Aufgabe 1: Wie viele Ausgaben der MY WAY COMICS sind laut dem Text über die Kölner Comichefte bislang erschienen?
Aufgabe 2: Setze den Text über die Kölner Comichefte nach seinem letzten Satz fort.

MY WAY Comics

Sieht so eine Rückkehr der Underground-Comics aus?
In Köln sprießt ein subkulturelles Pflänzchen, dem man Beachtung schenken sollte: Die MY WAY COMICS sind selbst produzierte und selbst vertriebene, schwarzweiße Comichefte von ca. 40 Seiten Umfang, die in Kneipen verkauft werden.
Erschienen sind bislang zwei Ausgaben, die im namengebenden „My Way“, im „E.D.P.“, im „Boogaloo“, in der „Scheinbar“, im „Blue Shell“ sowie in der Ehrenfelder Bunt-Buchhandlung erhältlich sind.

Der Comic zum Bier

Das Konzept ist sympathisch und sogar clever, denn in den Comics taucht Personal aus den vorgenannten Lokalitäten auf. Die Geschichten der MY WAY COMICS spielen und entspinnen sich oft am Tresen, wo kauzige Typen aufeinandertreffen und alkoholbefeuerten Unsinn von sich geben.
Das führt zu Reim-Duellen, skurrilen Situationen und Verwechslungen, die in Monty-Pythonsche Untiefen abdriften (so wird ein ahnungsloser Gast zum auserwählten „Hans-Ruben Buben“ ausgerufen, der den Durstigen den „Heiligen Dorsch“ bringen wird), s. Titelbild oben.

Kopf, Motor, Zeichner und Allroundgenie hinter den MY WAY COMICS ist der Kölner Autor Laabs Kowalski. Das Leben dieses Kleinverlegers ist als bunt zu bezeichnen (laut Wikipedia-Auskunft kommt da einiges zusammen), sein langjähriges Schaffen in der deutschen TV-Comedyszene („Switch“, „Mensch Markus“, „Knallerfrauen“) ist Ausweis und Befähigung zur Schaffung schräger Comics.

Ein besonderer Spaß sind seine „Low-Power“-Superhelden mit den Minimalkräften, die – seien wir ehrlich – gerne im wirklichen Leben am Tresen anzutreffen sind: Multitasking-Man, Weihnachts-Man oder Nostalgie-Boy, der die Theke mit seinen „Früher war alles besser“-Tiraden unterhält.
(Ich persönlich vermisse den „Mansplaining-Man“ oder MANSPLAINER, der einem ungefragt die Welt erklärt, mein Wunsch an Laabs Kowalski für künftige Ausgaben!)

Surreale Saufabenteuer wechseln sich ab mit Protokollen kurioser Anmachen, Beschreibungen randalierender Gäste oder einem Kindercomic, gekleidet in poetischen Unfug. Strichmännchen-Miniaturen transportieren den Verlauf einer Beziehung in 14 Panels und „Die Schicksalsjahre einer Currywurst-Verkäuferin“ handeln vom gewollten wie gekonnten Aneinander-Vorbeireden („Bienensterben, Flüchtlingsströme, Millionen Tonnen Plastik in den Meeren … und SIE wollen eine Currywurst!“).

Bereitgestellte Datensätze:
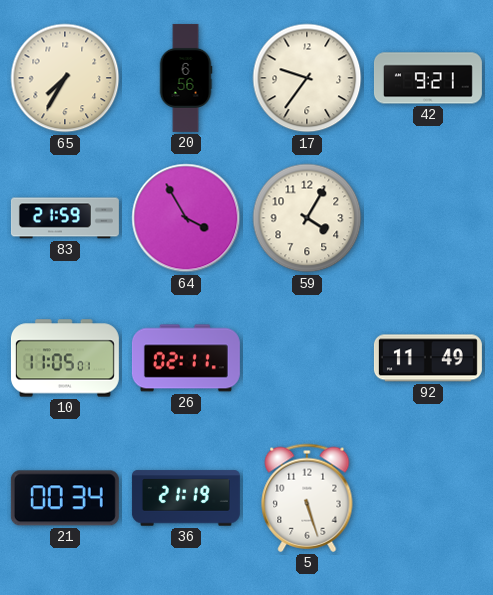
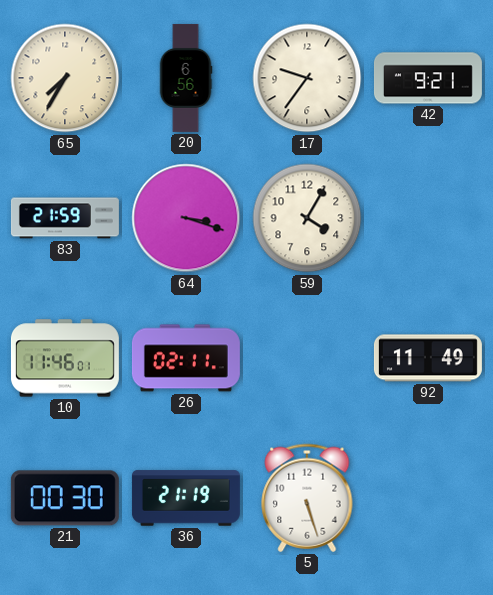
64: 3:55 -> 3:18
10: 11:05 -> 11:46
21: 00:34 -> 00:30
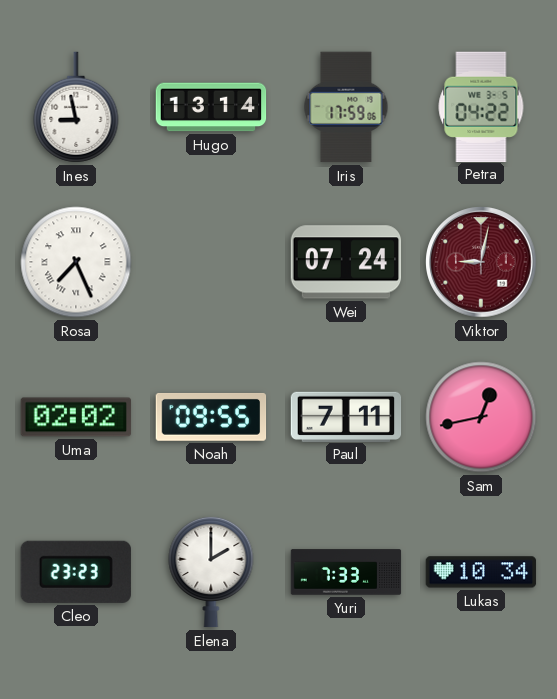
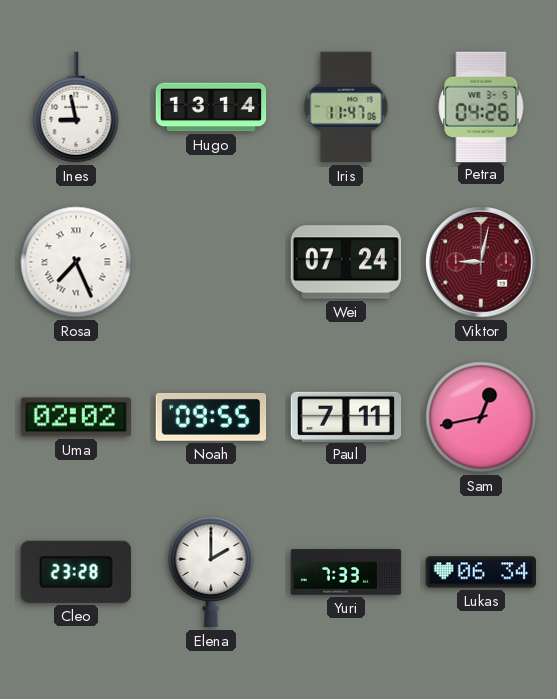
Iris: 17:59 -> 11:47
Petra: 04:22 -> 04:26
Cleo: 23:23 -> 23:28
Lukas: 10:34 -> 06:34
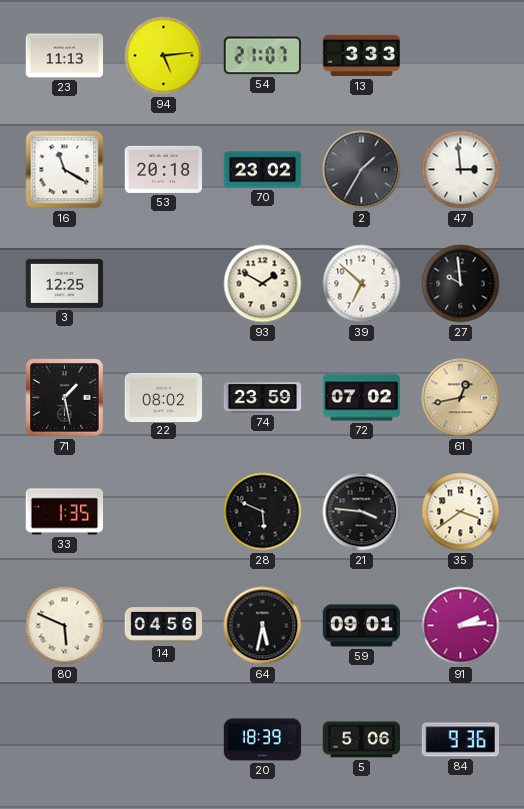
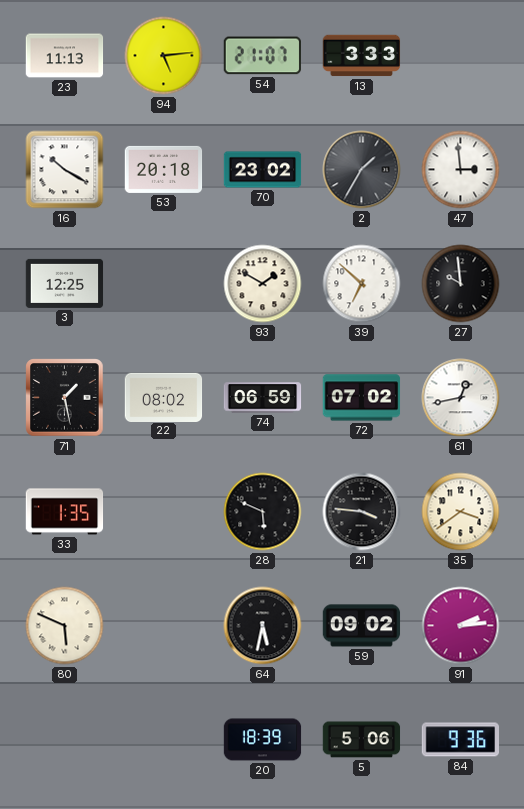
16: 11:20 -> 10:20
74: 23:59 -> 06:59
61 dial: champagne -> white
14: 04:56 -> none
59: 09:01 -> 09:02
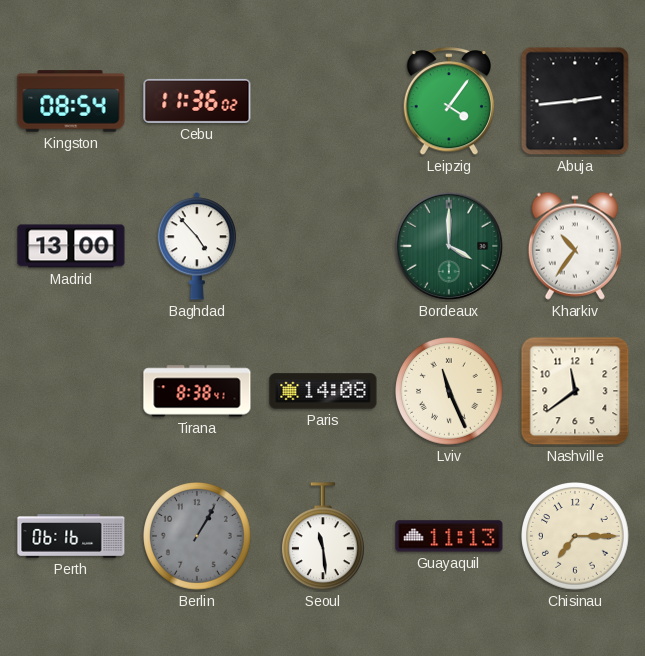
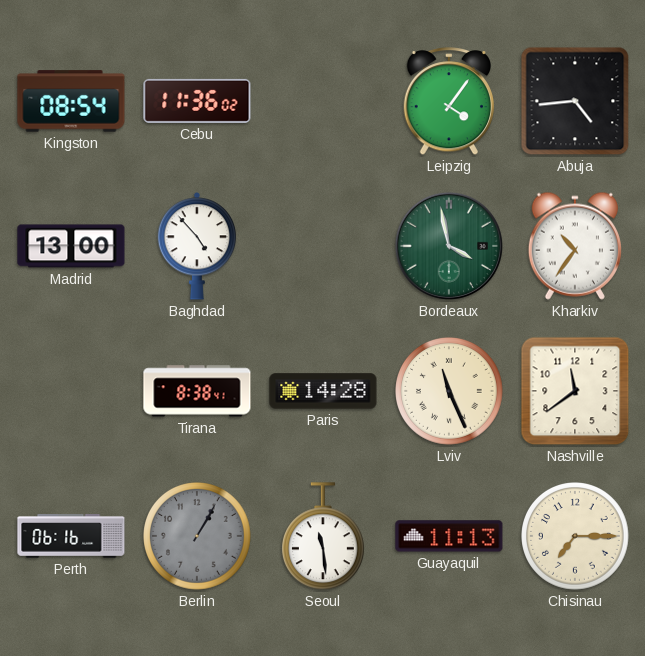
Abuja: 2:44 -> 4:44
Bordeaux: 4:00 -> 3:58
Paris: 14:08 -> 14:28
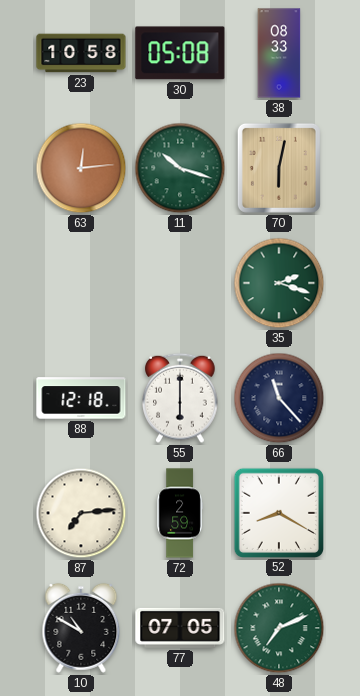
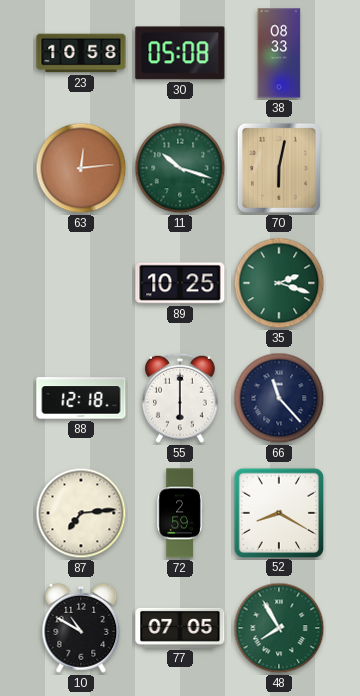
89: none -> 10:25
48: 7:11 -> 7:55
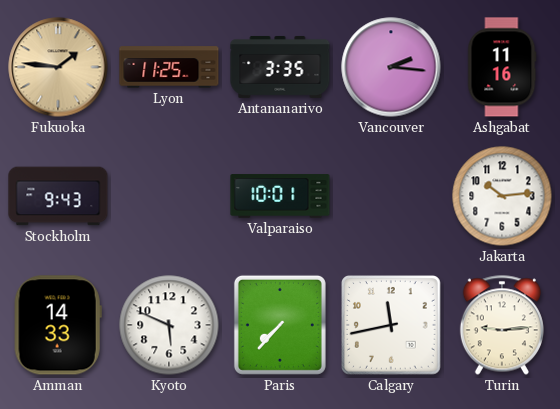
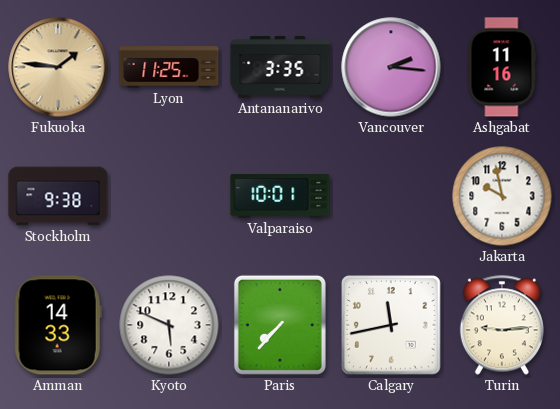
Stockholm: 9:43 -> 9:38
Jakarta: 10:14 -> 9:58
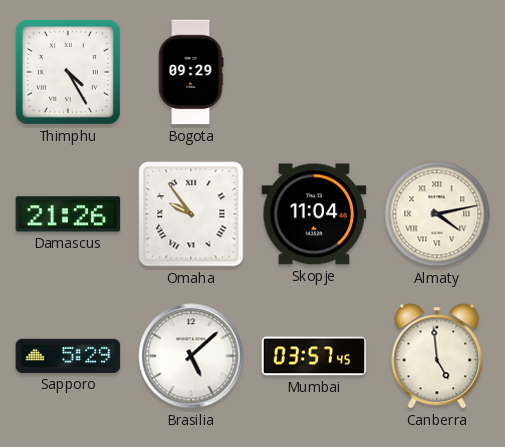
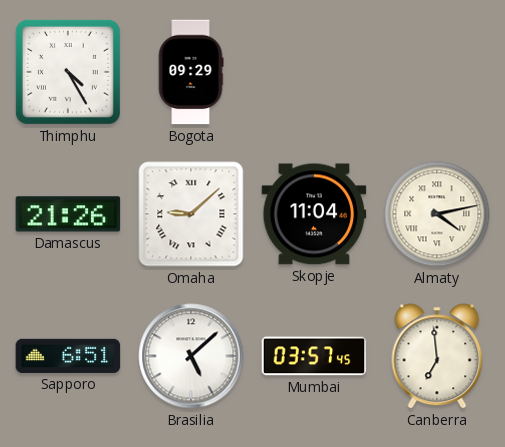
Omaha: 9:54 -> 9:08
Sapporo: 5:29 -> 6:51
Canberra: 4:59 -> 6:59
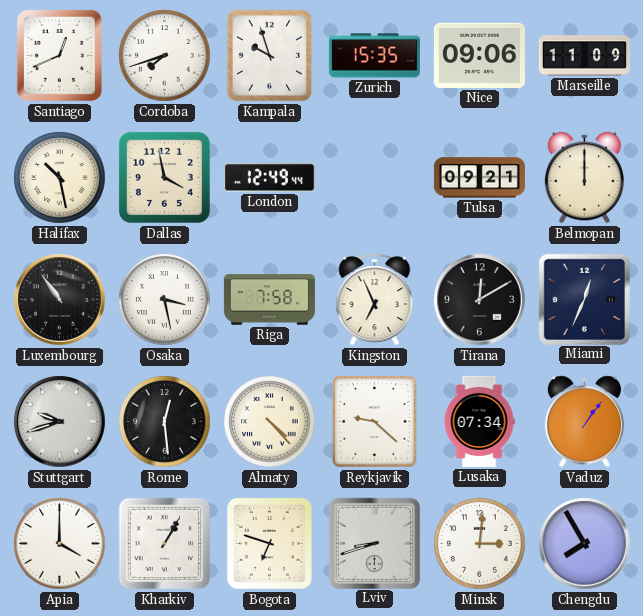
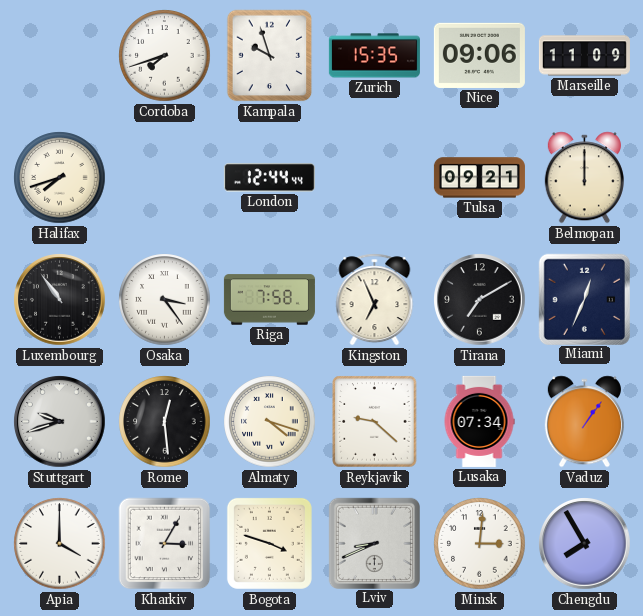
Santiago: 12:41 -> none
Halifax: 10:28 -> 7:42
Dallas: 3:58 -> none
London: 12:49 -> 12:44
Osaka: 3:28 -> 3:24
Tirana: 12:10 -> 7:10
Almaty: 4:23 -> 4:18
Kharkiv: 1:05 -> 3:05
Bogota: 6:48 -> 3:48
Lviv: 8:42 -> 8:41
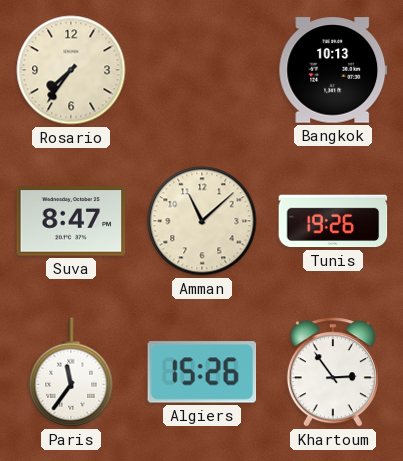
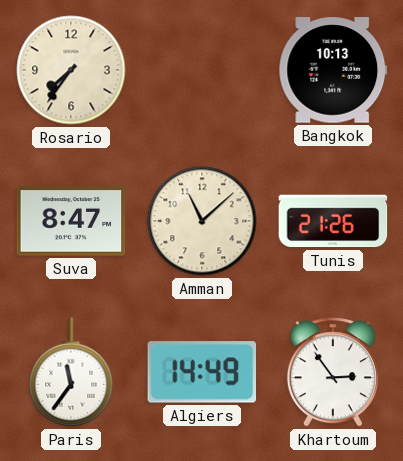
Tunis: 19:26 -> 21:26
Algiers: 15:26 -> 14:49
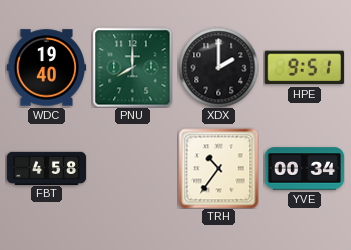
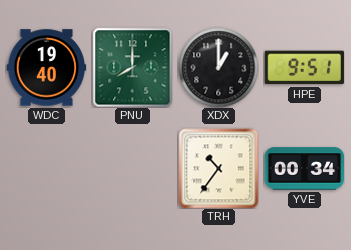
XDX: 2:00 -> 1:00
FBT: 4:58 -> none
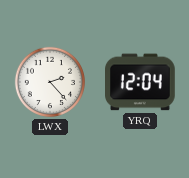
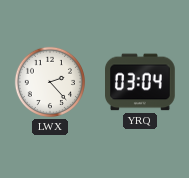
YRQ: 12:04 -> 03:04
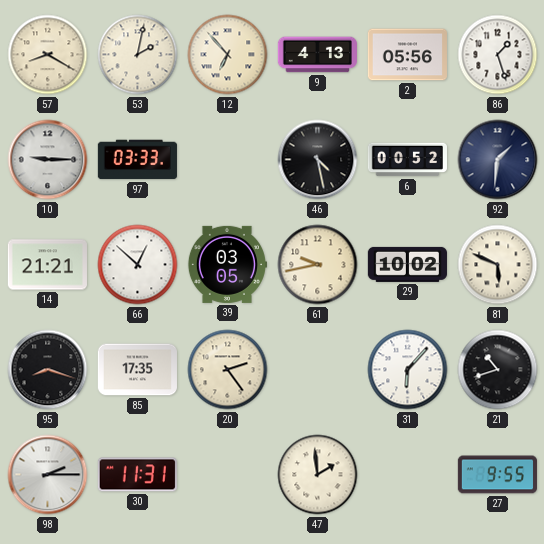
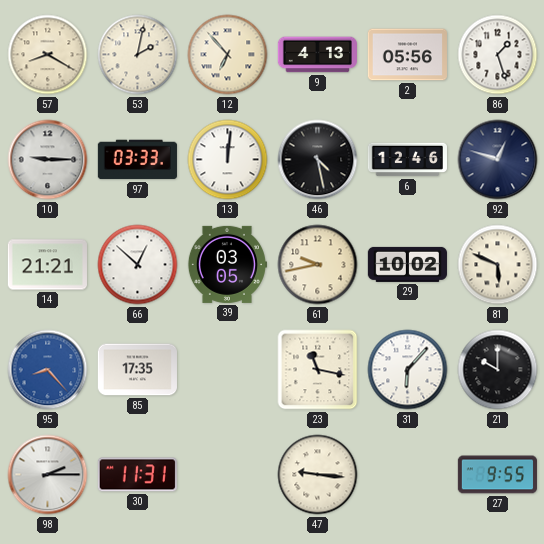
13: none -> 12:01
6: 00:52 -> 12:46
92: 1:31 -> 12:48
95: 8:18 -> 8:23
95 dial: black -> blue
20: 2:24 -> none
23: none -> 11:17
21: 10:42 -> 10:00
47: 1:59 -> 9:16
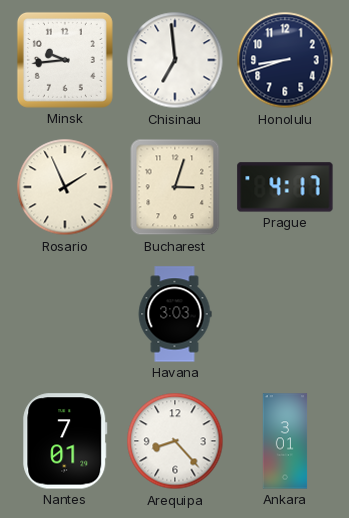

Erwartete Antwort 1: Bislang sind zwei Ausgaben erschienen.

Erwartete Antwort 2:
Verbale Eskalation ist Laabs Kowalskis Lieblings-Sujet, und daraus schlägt er oft genug irrwitzig unterhaltsame Funken. So in der hämischen Tresenmär vom „Besuch aus der Zukunft“: Ein widerlicher Studentenstreber prahlt von seiner strahlenden Karriere, da tritt ihm sein abgehalftertes Zukunfts-Ich gegenüber und verfinstert seinen Horizont.

Die Rubrik „Kürzlich in der Bunt-Buchhandlung“ veranschaulicht die Qualen eines Buchhändlers, der immer an Kunden gerät, die keine Buchtitel kennen, aber den Autor oder Inhalt bestens beschreiben können.

Die Bibel in der Zusammenfassung der MY WAY COMICS.

Laabs Kowalski zeichnet grafische Sketche, die mich stilistisch an ein Crossover aus Brösel und Seyfried erinnern. Sein Witz ist grotesk wie dadaesk und erinnert uns Ältere an die Kapriolen der „Neuen Frankfurter Schule“, wie sie in den 80er-Jahren in TITANIC eine Heimat fanden. Zugegeben: Manche Sketche laufen ins Leere, manche sind dafür Weltklasse – wie diese historische Begebenheit aus der Steinzeit.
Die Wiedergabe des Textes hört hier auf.